In this study, Wang and his colleagues identified a new autoinflammatory disorder caused by a novel de novo missense variant p.Lys131Glu in IL-1R1. The substitution occurred on the critical positively charged amino acid, which disrupts IL-1 receptor antagonist (IL-1Ra) binding site and results in mutant IL-1R1 resisting to IL-1Ra inhibition. The gain-of-function mutation leads to the constitutive IL-1RAP and MyD88 association with IL-1R1 upon IL-1β stimulation, and unopposed activation of the IL-1 pathway. The patient exhibits strong activation of NF-κB and MAPK pathways and overproduction of proinflammatory cytokines such as IL-1β, IL-6 and IL-8, especially in monocytes and neutrophils. Knock-in mice with Il1r1R134E/R134E presented unresponsive to IL-1Ra with upregulation of inflammatory cytokine under IL-1β stimulation and showed greater susceptibility to collagen antibody induced arthritis. They showed that dysregulated IL-1 signaling drives pathological osteoclastogenesis, which is responsible for the pronounced defect of bone homeostasis in the development of erosive arthritis or osteomyelitis observed in the patient and Il1r1 mutant mice. Based on the diagnosis, the patient manifested with chronic recurrent multifocal osteomyelitis was treated with canakinumab (anti-IL-1β) and responded quickly with ameliorated inflammation indicated by normalized inflammatory markers CRP, ESR, and SAA, decreased proinflammatory cytokines and downregulated NF-κB signaling pathway, as well as improvement of bone lesions. Moreover, this study provided a good example of new drug design of a more specific IL-1 Trap inspired by the identified mutation in patient. Based on the mechanism of the mutation, the modification on rilonacept with the K131E mutation could generate a much more effective IL-1 inhibitor as it only traps IL-1β and IL-1α but not IL-1Ra.

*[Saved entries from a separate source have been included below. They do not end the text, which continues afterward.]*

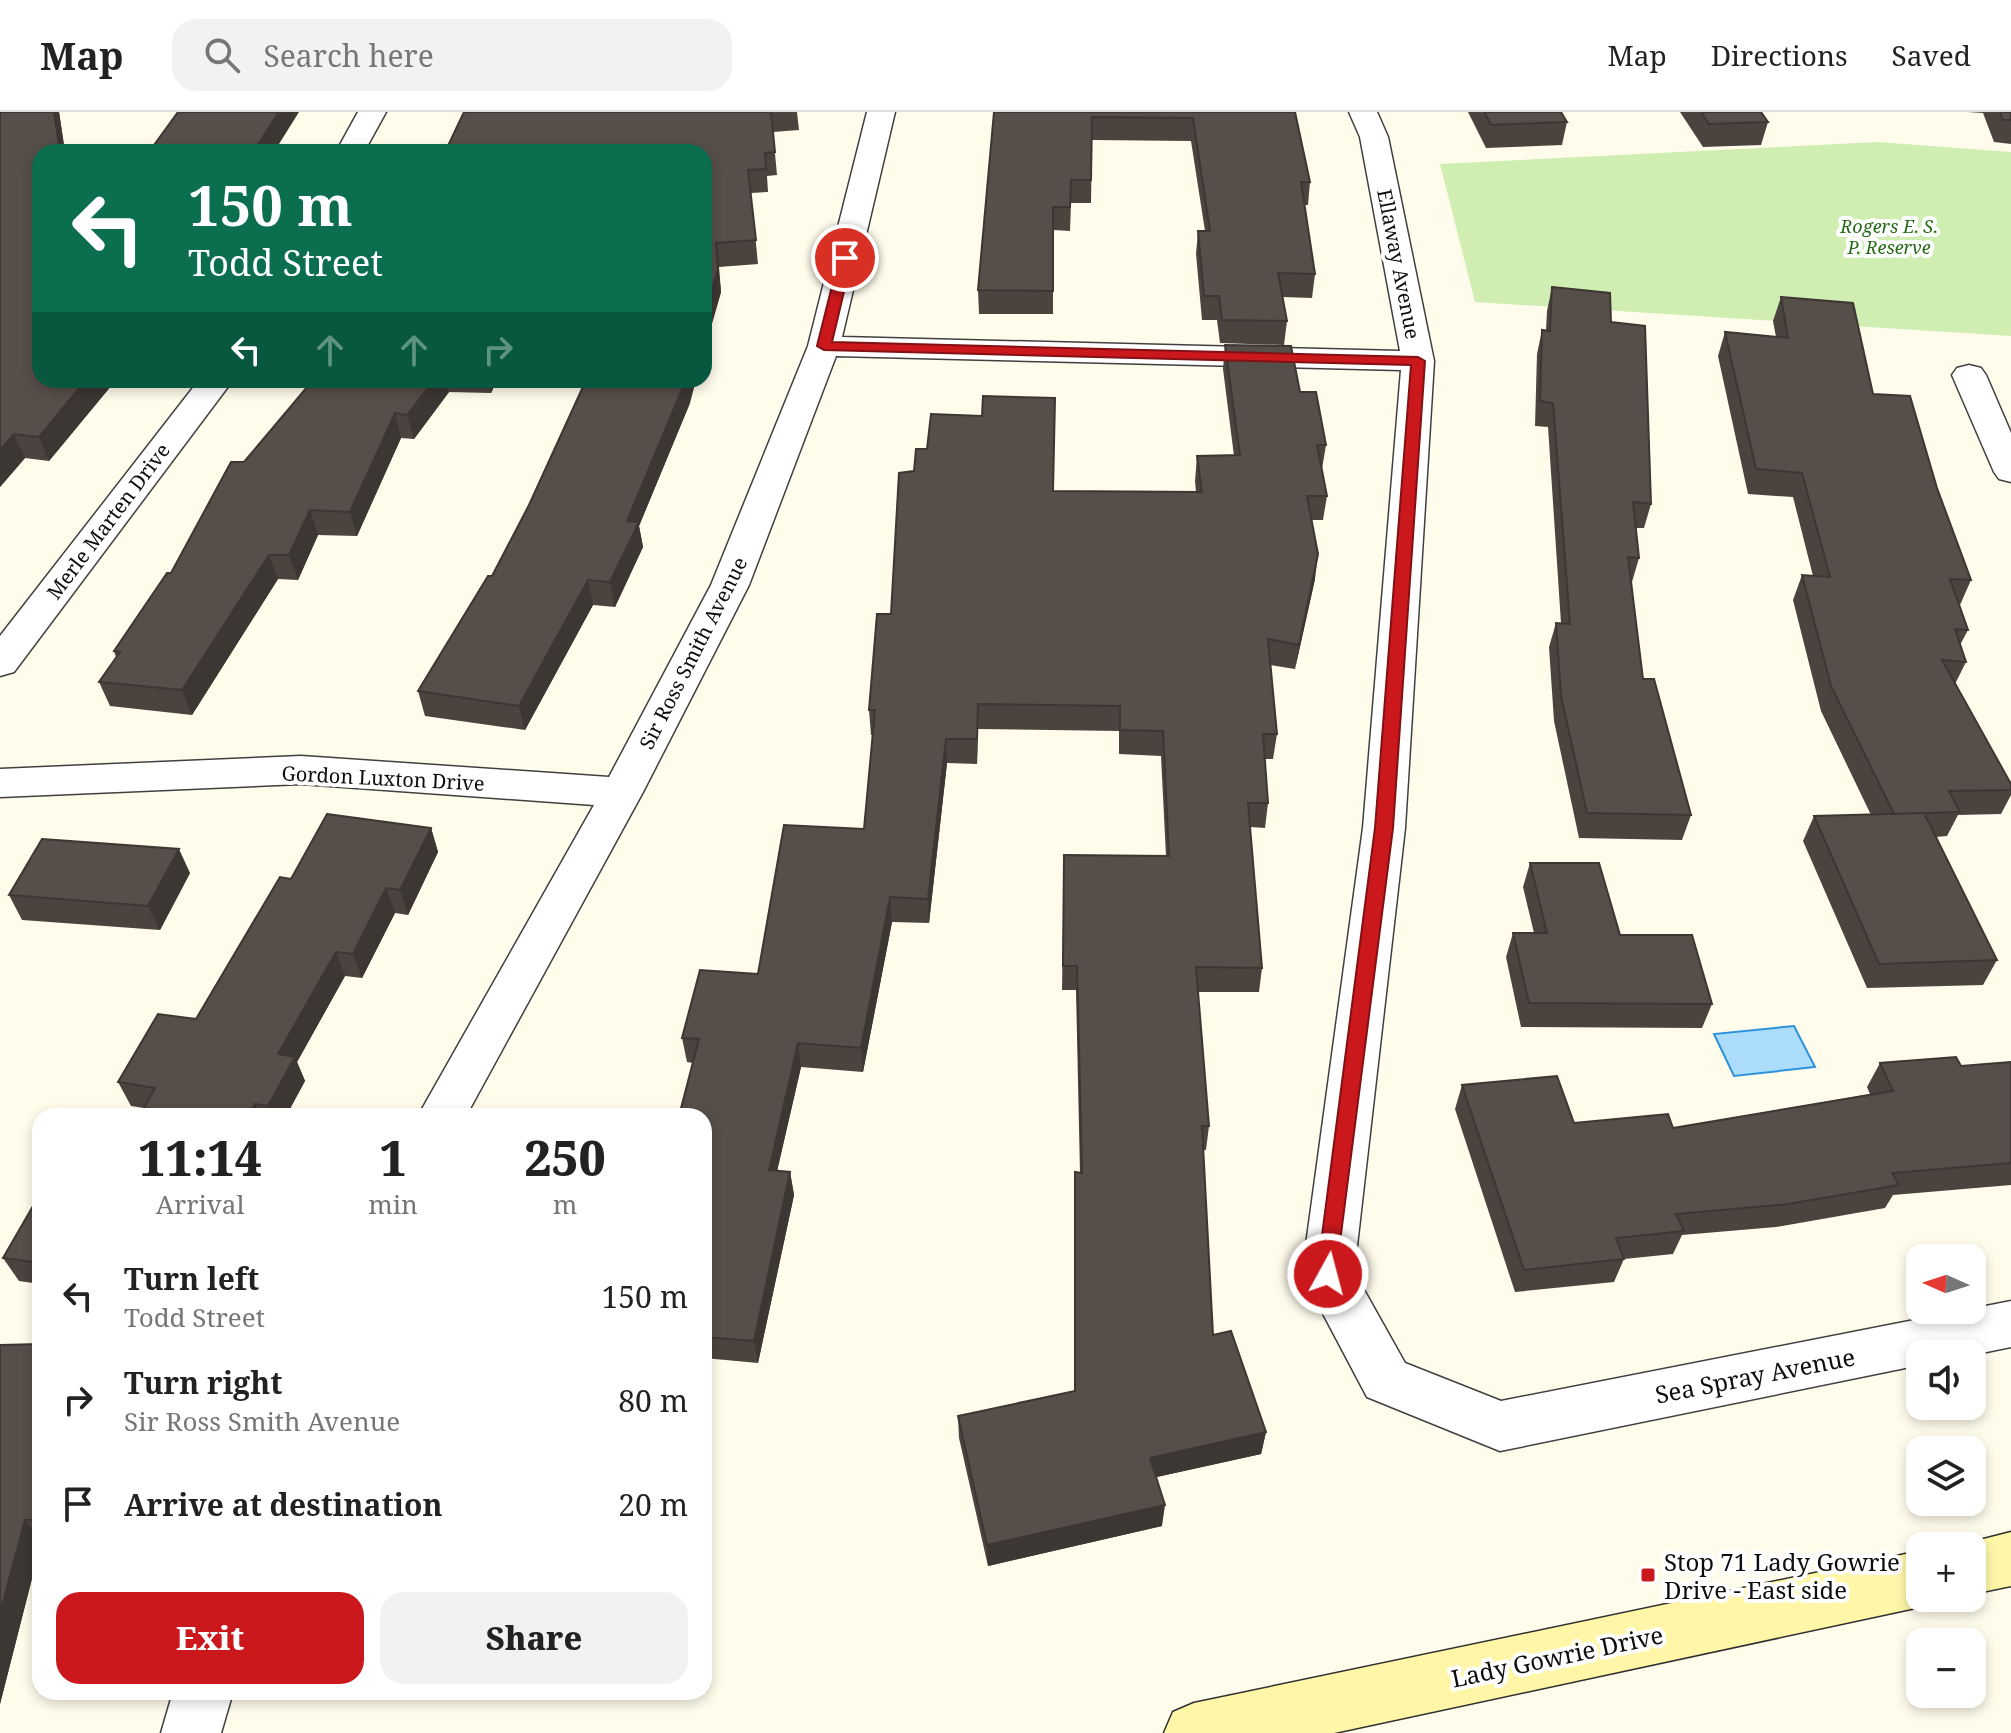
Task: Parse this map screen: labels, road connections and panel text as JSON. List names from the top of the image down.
{
  "streets": {
    "main road": ["Lady Gowrie Drive"],
    "street": [
      "Ellaway Avenue",
      "Merle Marten Drive",
      "Sir Ross Smith Avenue",
      "Gordon Luxton Drive",
      "Sea Spray Avenue"
    ]
  },
  "crossings": [
    ["Ellaway Avenue", "Sea Spray Avenue"],
    ["Sir Ross Smith Avenue", "Gordon Luxton Drive"]
  ],
  "parks": ["Rogers E. S. P. Reserve"],
  "places": {
    "transit": ["Stop 71 Lady Gowrie Drive - East side"]
  },
  "north": "left",
  "page": {
    "header": "Map",
    "search": "Search here",
    "nav": ["Map", "Directions", "Saved"],
    "turn": ["150 m", "Todd Street"],
    "eta": [
      "11:14",
      "Arrival",
      "1",
      "min",
      "250",
      "m"
    ],
    "map_buttons": ["+", "−"],
    "list": [
      {
        "name": "Turn left",
        "note": "Todd Street",
        "value": "150 m"
      },
      {
        "name": "Turn right",
        "note": "Sir Ross Smith Avenue",
        "value": "80 m"
      },
      {
        "name": "Arrive at destination",
        "value": "20 m"
      }
    ],
    "buttons": ["Exit", "Share"]
  }
}
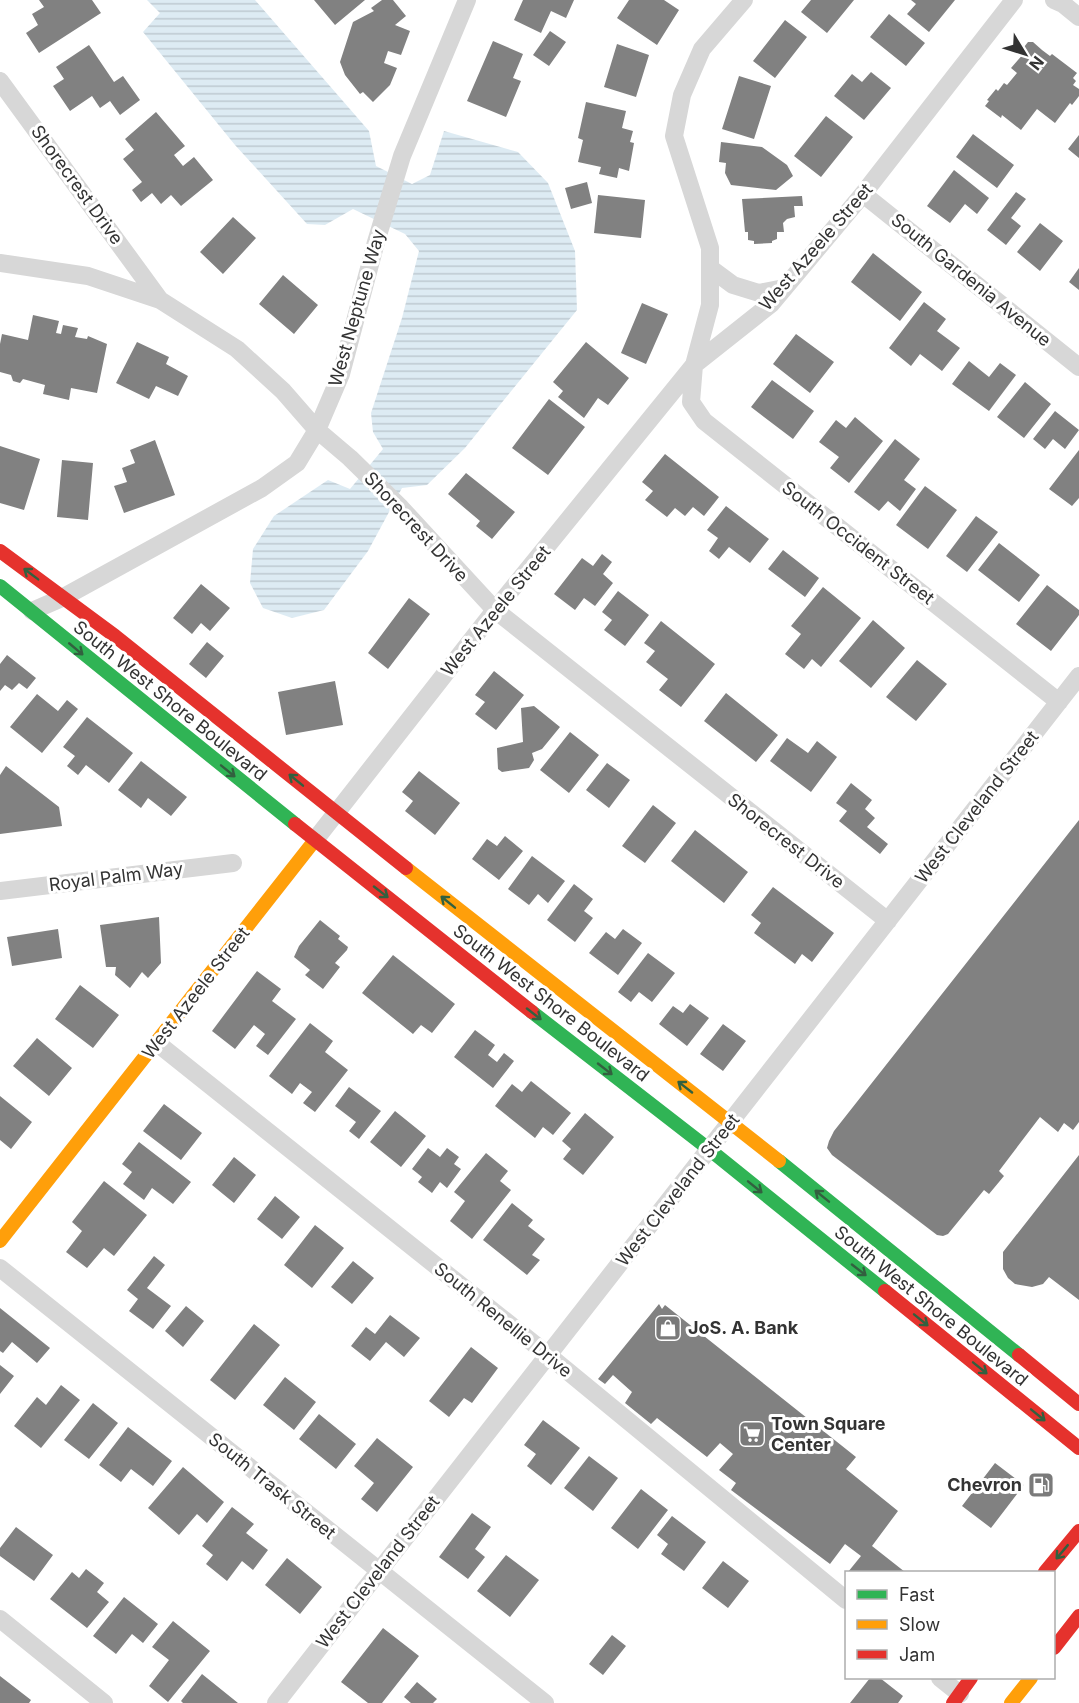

Together, based on data derived from patient cells, in vitro biochemical analysis, mutant mouse models and definitive clinical responses to IL-1 targeted therapy, this study not only identified a new autoinflammatory disease caused by a novel disease causal gene IL1R1, but also clarified the disease mechanisms and provided effective treatment to the patient. In addition, this designed a new IL-1 Trap which is a more potent IL-1 inhibitor for the treatment of IL-1-driven disorders based on the mechanism of the mutation. The authors designated this disease as Loss of IL-1R1 Sensitivity to IL-1Ra (LIRSA) and the new drug as rilabnacept.